# Exercise goal:
Update the material below so that every "absolute pixels" becomes "whole pixels", with nothing else changed.

# Data for the task:
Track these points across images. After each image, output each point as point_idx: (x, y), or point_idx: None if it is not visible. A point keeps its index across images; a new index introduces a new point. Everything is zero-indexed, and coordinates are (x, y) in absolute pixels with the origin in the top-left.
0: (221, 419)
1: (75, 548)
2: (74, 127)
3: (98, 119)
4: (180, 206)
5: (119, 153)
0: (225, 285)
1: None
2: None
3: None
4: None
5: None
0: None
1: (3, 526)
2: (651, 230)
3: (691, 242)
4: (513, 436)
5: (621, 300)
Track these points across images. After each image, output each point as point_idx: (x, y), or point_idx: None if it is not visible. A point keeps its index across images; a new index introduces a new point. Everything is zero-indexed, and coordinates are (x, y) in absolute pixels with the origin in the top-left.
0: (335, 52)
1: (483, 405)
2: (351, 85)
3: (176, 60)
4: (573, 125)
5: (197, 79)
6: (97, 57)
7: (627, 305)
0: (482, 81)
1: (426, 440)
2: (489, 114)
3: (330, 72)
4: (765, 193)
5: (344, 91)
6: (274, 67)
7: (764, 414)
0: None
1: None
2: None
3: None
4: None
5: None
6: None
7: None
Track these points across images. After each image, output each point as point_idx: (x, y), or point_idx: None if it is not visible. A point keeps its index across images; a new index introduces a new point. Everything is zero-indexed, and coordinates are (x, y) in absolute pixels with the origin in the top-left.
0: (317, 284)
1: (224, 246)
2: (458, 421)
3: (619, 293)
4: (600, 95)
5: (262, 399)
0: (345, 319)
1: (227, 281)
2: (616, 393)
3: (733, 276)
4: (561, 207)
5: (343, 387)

# Solution for this problem:
Track these points across images. After each image, output each point as point_idx: (x, y), or point_idx: None if it is not visible. A point keeps its index across images; a new index introduces a new point. Everything is zero-indexed, and coordinates are (x, y) in whole pixels with the origin in the top-left.
0: (221, 419)
1: (75, 548)
2: (74, 127)
3: (98, 119)
4: (180, 206)
5: (119, 153)
0: (225, 285)
1: None
2: None
3: None
4: None
5: None
0: None
1: (3, 526)
2: (651, 230)
3: (691, 242)
4: (513, 436)
5: (621, 300)
Track these points across images. After each image, output each point as point_idx: (x, y), or point_idx: None if it is not visible. A point keeps its index across images; a new index introduces a new point. Everything is zero-indexed, and coordinates are (x, y) in whole pixels with the origin in the top-left.
0: (335, 52)
1: (483, 405)
2: (351, 85)
3: (176, 60)
4: (573, 125)
5: (197, 79)
6: (97, 57)
7: (627, 305)
0: (482, 81)
1: (426, 440)
2: (489, 114)
3: (330, 72)
4: (765, 193)
5: (344, 91)
6: (274, 67)
7: (764, 414)
0: None
1: None
2: None
3: None
4: None
5: None
6: None
7: None
Track these points across images. After each image, output each point as point_idx: (x, y), or point_idx: None if it is not visible. A point keeps its index across images; a new index introduces a new point. Everything is zero-indexed, and coordinates are (x, y) in whole pixels with the origin in the top-left.
0: (317, 284)
1: (224, 246)
2: (458, 421)
3: (619, 293)
4: (600, 95)
5: (262, 399)
0: (345, 319)
1: (227, 281)
2: (616, 393)
3: (733, 276)
4: (561, 207)
5: (343, 387)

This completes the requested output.